For the first time, eDNA was used to determine information about whale shark populations. By collecting tiny fragments of genetic material called mitochondrial DNA, researchers were able to establish that individual whale sharks were genetically linked.

Dugal and her team collected the eDNA by simply swimming behind the whale shark with a bottle. This method has proven accurate, and avoids invasive and labour-intensive techniques such as taking biopsies (a chunk of the whale shark’s skin).

The next step in this research employs techniques borrowed from forensic science used to catch criminals, and aims to identify individual whale sharks.

PhD candidate Abinaya Meenakshi­sundaram is refining the technique, which hinges on sampling many fragments of one whale shark’s eDNA in the water column, and by iden­tifying forensic genetic markers, known as microhaplotypes, finding a unique “fingerprint” for each whale shark. Statistics will then be used to determine if this whale shark matches others in the database, identifying it as the same animal.

It is the first time eDNA has been used to identify any animal at an indi­vidual level, and if it is as successful as trials promise, it has applications for many marine species.

Equally important to tourism is the study of animals that could deter visitors.

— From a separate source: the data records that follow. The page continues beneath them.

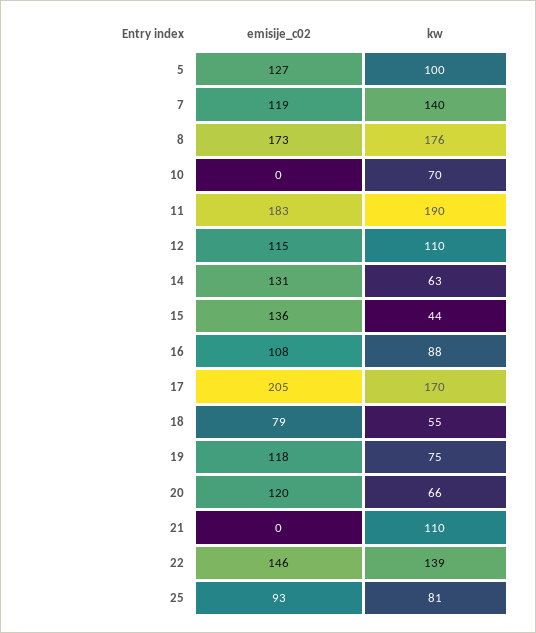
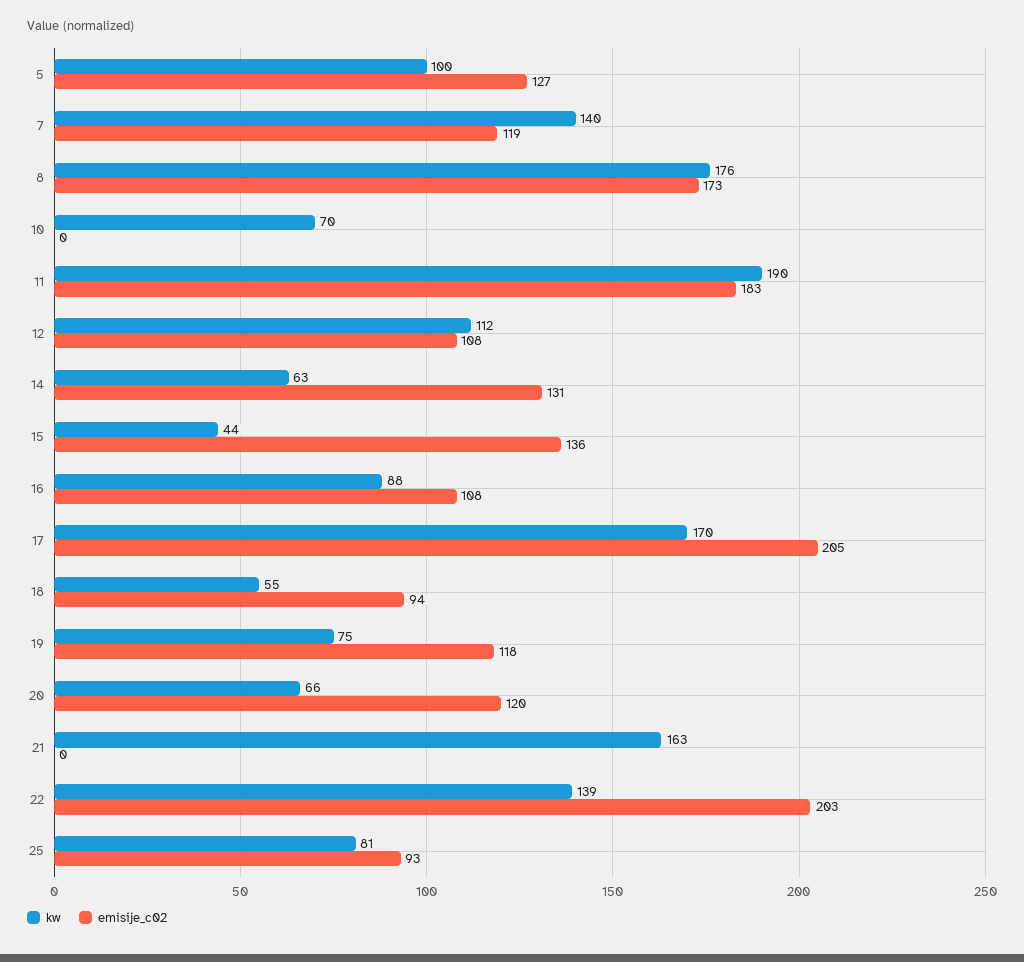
  {
    "emisije_c02": {
      "5": 127,
      "7": 119,
      "8": 173,
      "10": 0,
      "11": 183,
-     "12": 115,
+     "12": 108,
      "14": 131,
      "15": 136,
      "16": 108,
      "17": 205,
-     "18": 79,
+     "18": 94,
      "19": 118,
      "20": 120,
      "21": 0,
-     "22": 146,
+     "22": 203,
      "25": 93
    },
    "kw": {
      "5": 100,
      "7": 140,
      "8": 176,
      "10": 70,
      "11": 190,
-     "12": 110,
+     "12": 112,
      "14": 63,
      "15": 44,
      "16": 88,
      "17": 170,
      "18": 55,
      "19": 75,
      "20": 66,
-     "21": 110,
+     "21": 163,
      "22": 139,
      "25": 81
    }
  }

Irukandji are a group of poisonous jellyfish species, occasionally found on Ningaloo Reef. The jellyfish have caused sporadic clusters of injuries requiring a visit to hospital, and little is known about what triggers their occurrence here. Research is being conducted at the Merl in collaboration with Griffith and James Cook universities that uses eDNA to detect two local species, the plan being to develop a system to warn of their presence.

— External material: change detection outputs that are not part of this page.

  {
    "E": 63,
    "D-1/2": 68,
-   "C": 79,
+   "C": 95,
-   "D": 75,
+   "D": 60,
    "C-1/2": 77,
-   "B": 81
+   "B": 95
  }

The Merl is just one part of the Minderoo Foundation’s marine programme, known as Flourishing Oceans. Its ambitions include researching deep oceans, ending overfishing and plastic marine pollution, and the enlargement of the world’s protected marine environments. It spends between US$30 million and US$40 million per year on these goals.

The organisation is flush with serious scientists. Flourishing Oceans’ CEO, Dr Tony Worby, is the former head of Oceans and Atmosphere at Australia’s government science organisation CSIRO. In addition to the Merl, Worby’s prized tools include the state-of-the-art research vessel Pangaea Ocean Explorer. The ship houses a powerful molecular lab, similar to a cancer-research unit, whose operation at sea can be challenging.

“You’re taking instruments that are designed to analyse human blood in a hospital lab, and you’re putting them on a rolling ship,” Worby says. But his team’s work is critical to one of Flourishing Oceans’ most exciting projects.

OceanOmics seeks to build a library of genomic data on underwater species on a scale not seen before.

“Historically, if you want to know what’s in the ocean you go drag a net through it and dump everything on the back deck of a ship, and it’s dead,” Worby says. “We hope to get to the point where you can actually sample the water, filter the DNA fragments of each of those species, and sequence that DNA and start to build up a picture of the marine life.”

Forrest says OceanOmics represents a new frontier in marine science, and hopes the speed at which data can be collected will facilitate conservation before populations become endangered.

“Through OceanOmics, you can start to work out that holy grail, which is abundance, population scale, age, sex, pregnancy, all these things,” he says. “You’re almost talking to the animal, and it’s talking back to you.”

Back on the reef, my whale shark is not talking to me. Instead he’s diving deep. As I watch him gracefully disappear, I wonder where he’ll pop up next. Perhaps he’ll return to Ningaloo, like a revisiting tourist, and researchers might get to know him better.